We gave our dog away on Sunday.......I still can't believe he's gone...I expect him to come around the corner any minute.
Cooper went to live with a family in Greeley who have another pug and already love him dearly. They met us at a park in Northglenn and that's where we said our goodbye's. This picture is from the last moments we had with him.
Coming to the decision to give away your dog that you've had since he was 8 weeks old is not easy by a long shot. But when we weighed the positives and the negatives--the positives of keeping him just didn't add up. Having two kids, putting the house on market (again) and life in general pointed to us giving Cooper a new home where he wasn't ignored and taken for granted. I never thought I'd give up a pet, I had dogs all growing up and we had them until death.
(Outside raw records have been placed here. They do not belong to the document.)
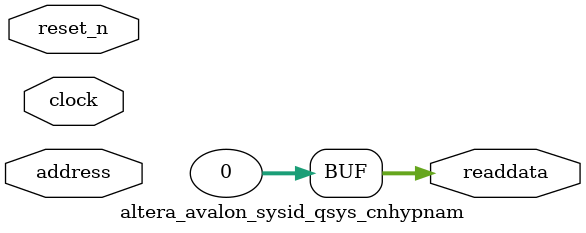
<source format=v>

`timescale 1ns / 1ps
// synthesis translate_on

// turn off superfluous verilog processor warnings 
// altera message_level Level1 
// altera message_off 10034 10035 10036 10037 10230 10240 10030 

module altera_avalon_sysid_qsys_cnhypnam (
               // inputs:
                address,
                clock,
                reset_n,

               // outputs:
                readdata
             )
;

  output  [ 31: 0] readdata;
  input            address;
  input            clock;
  input            reset_n;

  wire    [ 31: 0] readdata;
  //control_slave, which is an e_avalon_slave
  assign readdata = address ? 0 : 0;

endmodule




</source>
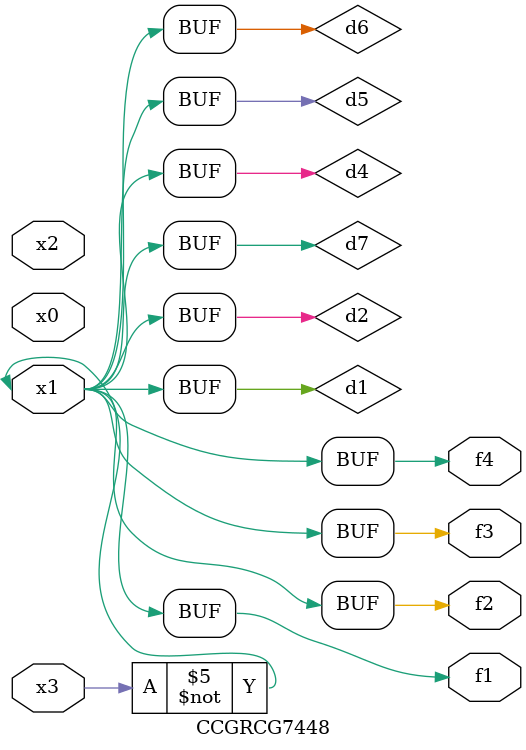
<source format=v>
module CCGRCG7448(
	input x0, x1, x2, x3,
	output f1, f2, f3, f4
);

	wire d1, d2, d3, d4, d5, d6, d7;

	not (d1, x3);
	buf (d2, x1);
	xnor (d3, d1, d2);
	nor (d4, d1);
	buf (d5, d1, d2);
	buf (d6, d4, d5);
	nand (d7, d4);
	assign f1 = d6;
	assign f2 = d7;
	assign f3 = d6;
	assign f4 = d6;
endmodule

</source>
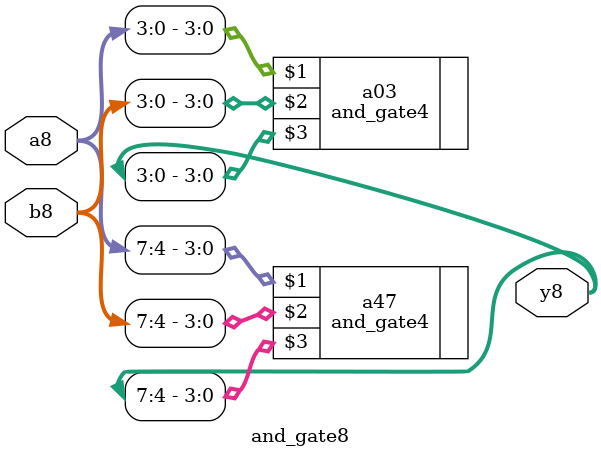
<source format=v>
module and_gate8
(
	input [7:0] a8, b8,
	output [7:0] y8
);

	and_gate4 a03(a8[3:0], b8[3:0], y8[3:0]);
	and_gate4 a47(a8[7:4], b8[7:4], y8[7:4]);

endmodule

</source>
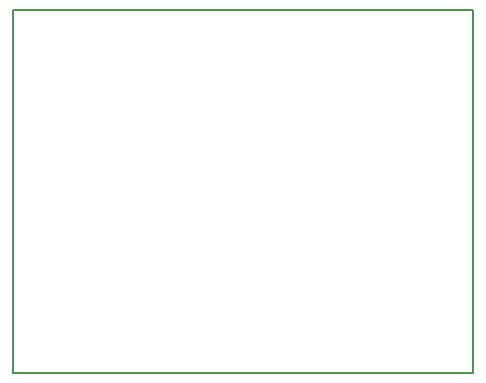
<source format=gko>
G04 Layer_Color=16711935*
%FSAX24Y24*%
%MOIN*%
G70*
G01*
G75*
%ADD25C,0.0079*%
D25*
X022015Y031677D02*
X037370D01*
Y019590D02*
Y031677D01*
X022015Y019590D02*
X037370D01*
X022015D02*
Y031677D01*
M02*

</source>
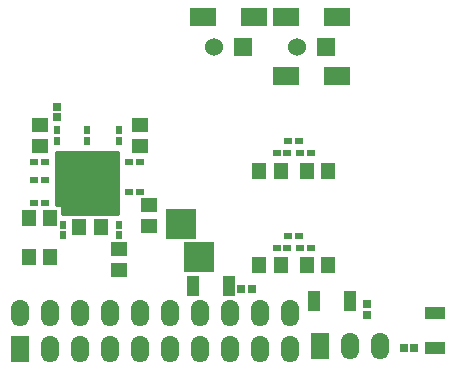
<source format=gbs>
%FSLAX46Y46*%
G04 Gerber Fmt 4.6, Leading zero omitted, Abs format (unit mm)*
G04 Created by KiCad (PCBNEW (2014-10-26 BZR 5226)-product) date Tue 28 Oct 2014 11:12:03 AM EDT*
%MOMM*%
G01*
G04 APERTURE LIST*
%ADD10C,0.100000*%
%ADD11R,1.050000X1.800000*%
%ADD12R,1.524000X1.524000*%
%ADD13C,1.524000*%
%ADD14R,2.300000X1.500000*%
%ADD15R,1.524000X2.286000*%
%ADD16O,1.524000X2.286000*%
%ADD17R,0.650000X0.600000*%
%ADD18R,0.600000X0.650000*%
%ADD19R,1.150000X1.450000*%
%ADD20R,1.450000X1.150000*%
%ADD21R,0.700000X0.650000*%
%ADD22R,0.650000X0.700000*%
%ADD23R,2.500000X2.500000*%
%ADD24R,1.800000X1.050000*%
%ADD25C,0.254000*%
G04 APERTURE END LIST*
D10*
D11*
X165000000Y-92750000D03*
X162000000Y-92750000D03*
D12*
X173249680Y-72500000D03*
D13*
X170750320Y-72500000D03*
D14*
X169850000Y-70000000D03*
X174150000Y-70000000D03*
D15*
X172720000Y-97790000D03*
D16*
X175260000Y-97790000D03*
X177800000Y-97790000D03*
X160020000Y-94996000D03*
X162560000Y-94996000D03*
X165100000Y-94996000D03*
X167640000Y-94996000D03*
X167640000Y-98044000D03*
X165100000Y-98044000D03*
X162560000Y-98044000D03*
X160020000Y-98044000D03*
X170180000Y-98044000D03*
X170180000Y-94996000D03*
X157480000Y-94996000D03*
X157480000Y-98044000D03*
D15*
X147320000Y-98044000D03*
D16*
X149860000Y-98044000D03*
X152400000Y-98044000D03*
X154940000Y-98044000D03*
X154940000Y-94996000D03*
X152400000Y-94996000D03*
X149860000Y-94996000D03*
X147320000Y-94996000D03*
D12*
X166249680Y-72500000D03*
D13*
X163750320Y-72500000D03*
D17*
X148550000Y-85750000D03*
X149450000Y-85750000D03*
X148550000Y-83750000D03*
X149450000Y-83750000D03*
X148550000Y-82250000D03*
X149450000Y-82250000D03*
D18*
X150500000Y-79550000D03*
X150500000Y-80450000D03*
X153000000Y-79550000D03*
X153000000Y-80450000D03*
X155750000Y-79550000D03*
X155750000Y-80450000D03*
D17*
X157450000Y-82250000D03*
X156550000Y-82250000D03*
D18*
X151000000Y-88450000D03*
X151000000Y-87550000D03*
D17*
X157450000Y-84750000D03*
X156550000Y-84750000D03*
D18*
X155750000Y-88450000D03*
X155750000Y-87550000D03*
D19*
X148100000Y-87000000D03*
X149900000Y-87000000D03*
D20*
X149000000Y-80900000D03*
X149000000Y-79100000D03*
X155750000Y-89600000D03*
X155750000Y-91400000D03*
X157500000Y-79100000D03*
X157500000Y-80900000D03*
D19*
X152350000Y-87750000D03*
X154150000Y-87750000D03*
D20*
X158250000Y-85850000D03*
X158250000Y-87650000D03*
D19*
X148100000Y-90250000D03*
X149900000Y-90250000D03*
D17*
X170050000Y-80500000D03*
X170950000Y-80500000D03*
X169050000Y-81500000D03*
X169950000Y-81500000D03*
X171050000Y-81500000D03*
X171950000Y-81500000D03*
D19*
X167600000Y-83000000D03*
X169400000Y-83000000D03*
D17*
X170050000Y-88500000D03*
X170950000Y-88500000D03*
X169050000Y-89500000D03*
X169950000Y-89500000D03*
X171050000Y-89500000D03*
X171950000Y-89500000D03*
D19*
X167600000Y-91000000D03*
X169400000Y-91000000D03*
D21*
X150500000Y-78450000D03*
X150500000Y-77550000D03*
X176750000Y-94300000D03*
X176750000Y-95200000D03*
D22*
X180700000Y-98000000D03*
X179800000Y-98000000D03*
X166050000Y-93000000D03*
X166950000Y-93000000D03*
D23*
X161000000Y-87500000D03*
X162500000Y-90250000D03*
D19*
X171600000Y-83000000D03*
X173400000Y-83000000D03*
X171600000Y-91000000D03*
X173400000Y-91000000D03*
D14*
X167150000Y-70000000D03*
X162850000Y-70000000D03*
X174150000Y-75000000D03*
X169850000Y-75000000D03*
D11*
X175250000Y-94000000D03*
X172250000Y-94000000D03*
D24*
X182500000Y-98000000D03*
X182500000Y-95000000D03*
D25*
G36*
X155623000Y-86623000D02*
X150877000Y-86623000D01*
X150877000Y-85873000D01*
X150377000Y-85873000D01*
X150377000Y-81377000D01*
X155623000Y-81377000D01*
X155623000Y-86623000D01*
X155623000Y-86623000D01*
G37*
X155623000Y-86623000D02*
X150877000Y-86623000D01*
X150877000Y-85873000D01*
X150377000Y-85873000D01*
X150377000Y-81377000D01*
X155623000Y-81377000D01*
X155623000Y-86623000D01*
M02*

</source>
My guilt is getting the best of me right now. I'm sure it'll pass with time, but I can't stop feeling horrible for doing what we did.
3 comments:
That is so sad! I know how much you guys loved Cooper. I am thinking about you guys! Love ya- Bobi
Oh Jami! If only you could see my heart- I know exactly how you feel! I had a dog that didn't like Mikayla when she was a baby and was jealous of my time with her. She nipped Mika on the cheek and so we decided to give her back to the Dumb Friends (after much deliberation- Chris didn't like her much) but they couldn't take her because she had nipped Mika. We took her to a humane society in Boulder but they were not able to keep her either so she had to be put down. I still ache over our decision and sometimes cry because I miss her so much. But my daughters safety needed to come first (but it was a very hard decision). Pets are such a loving part of our lives it's hard to say goodbye! I hope you can have some closure with your decision. I think you did what was best for your dog and your heart was definately in the right place. :-) Give yourself some time & let yourself process the loss.
This is one of the (many) reasons we won't get a dog for a while now. I love animals so much that I wouldn't want to have a dog that got ignored. I'd want to give it some quality time, and there's no way I'd want that quality time to be taken from the girls at this age.
I think you made the right choice, and I agree that it kinda sucks. At least he'll have a friend to play with.